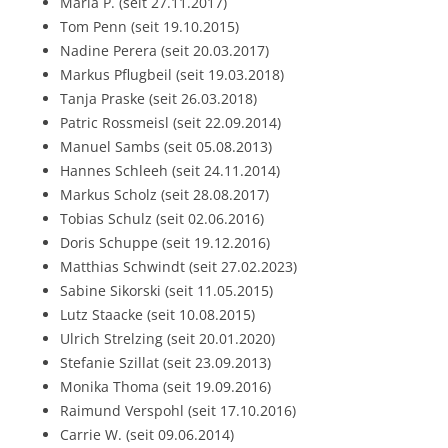
Maria P. (seit 27.11.2017)
Tom Penn (seit 19.10.2015)
Nadine Perera (seit 20.03.2017)
Markus Pflugbeil (seit 19.03.2018)
Tanja Praske (seit 26.03.2018)
Patric Rossmeisl (seit 22.09.2014)
Manuel Sambs (seit 05.08.2013)
Hannes Schleeh (seit 24.11.2014)
Markus Scholz (seit 28.08.2017)
Tobias Schulz (seit 02.06.2016)
Doris Schuppe (seit 19.12.2016)
Matthias Schwindt (seit 27.02.2023)
Sabine Sikorski (seit 11.05.2015)
Lutz Staacke (seit 10.08.2015)
Ulrich Strelzing (seit 20.01.2020)
Stefanie Szillat (seit 23.09.2013)
Monika Thoma (seit 19.09.2016)
Raimund Verspohl (seit 17.10.2016)
Carrie W. (seit 09.06.2014)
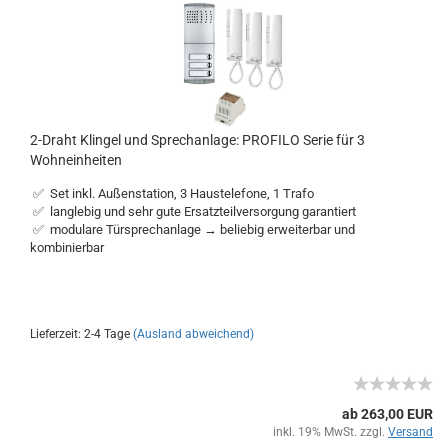
2-Draht Klingel und Sprechanlage: PROFILO Serie für 3
Wohneinheiten
✅ Set inkl. Außenstation, 3 Haustelefone, 1 Trafo
✅ langlebig und sehr gute Ersatzteilversorgung garantiert
✅ modulare Türsprechanlage → beliebig erweiterbar und
kombinierbar
Lieferzeit: 2-4 Tage
(Ausland abweichend)
ab 263,00 EUR
inkl. 19% MwSt. zzgl.
Versand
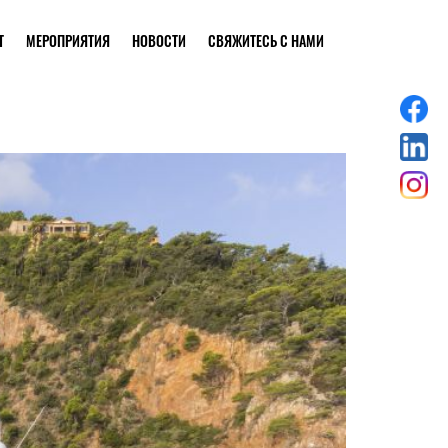
Т
МЕРОПРИЯТИЯ
НОВОСТИ
СВЯЖИТЕСЬ С НАМИ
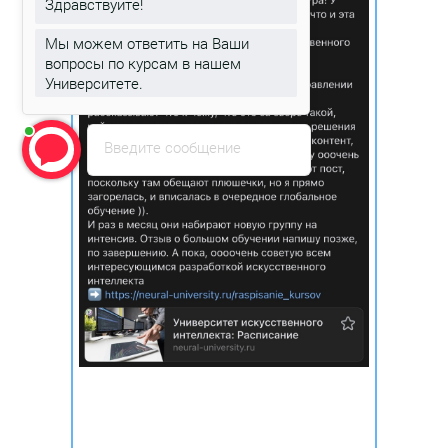
Здравствуйте!
Мы можем ответить на Ваши
вопросы по курсам в нашем
Университете.
Введите сообщение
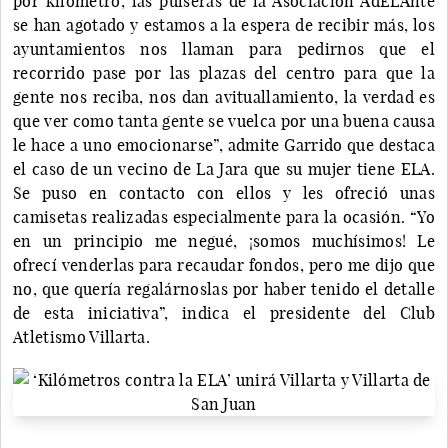
por kilómetro, las pulseras de la Asociación AdELAnte
se han agotado y estamos a la espera de recibir más, los
ayuntamientos nos llaman para pedirnos que el
recorrido pase por las plazas del centro para que la
gente nos reciba, nos dan avituallamiento, la verdad es
que ver como tanta gente se vuelca por una buena causa
le hace a uno emocionarse”, admite Garrido que destaca
el caso de un vecino de La Jara que su mujer tiene ELA.
Se puso en contacto con ellos y les ofreció unas
camisetas realizadas especialmente para la ocasión. “Yo
en un principio me negué, ¡somos muchísimos! Le
ofrecí venderlas para recaudar fondos, pero me dijo que
no, que quería regalárnoslas por haber tenido el detalle
de esta iniciativa”, indica el presidente del Club
Atletismo Villarta.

ACTIVITY -> Reproduce the data from its beginning through the line that contains "Ulrich Strelzing (seit 20.01.2020)", with that line included. Leave the pictures out of your copy.

RESPONSE ->
Maria P. (seit 27.11.2017)
Tom Penn (seit 19.10.2015)
Nadine Perera (seit 20.03.2017)
Markus Pflugbeil (seit 19.03.2018)
Tanja Praske (seit 26.03.2018)
Patric Rossmeisl (seit 22.09.2014)
Manuel Sambs (seit 05.08.2013)
Hannes Schleeh (seit 24.11.2014)
Markus Scholz (seit 28.08.2017)
Tobias Schulz (seit 02.06.2016)
Doris Schuppe (seit 19.12.2016)
Matthias Schwindt (seit 27.02.2023)
Sabine Sikorski (seit 11.05.2015)
Lutz Staacke (seit 10.08.2015)
Ulrich Strelzing (seit 20.01.2020)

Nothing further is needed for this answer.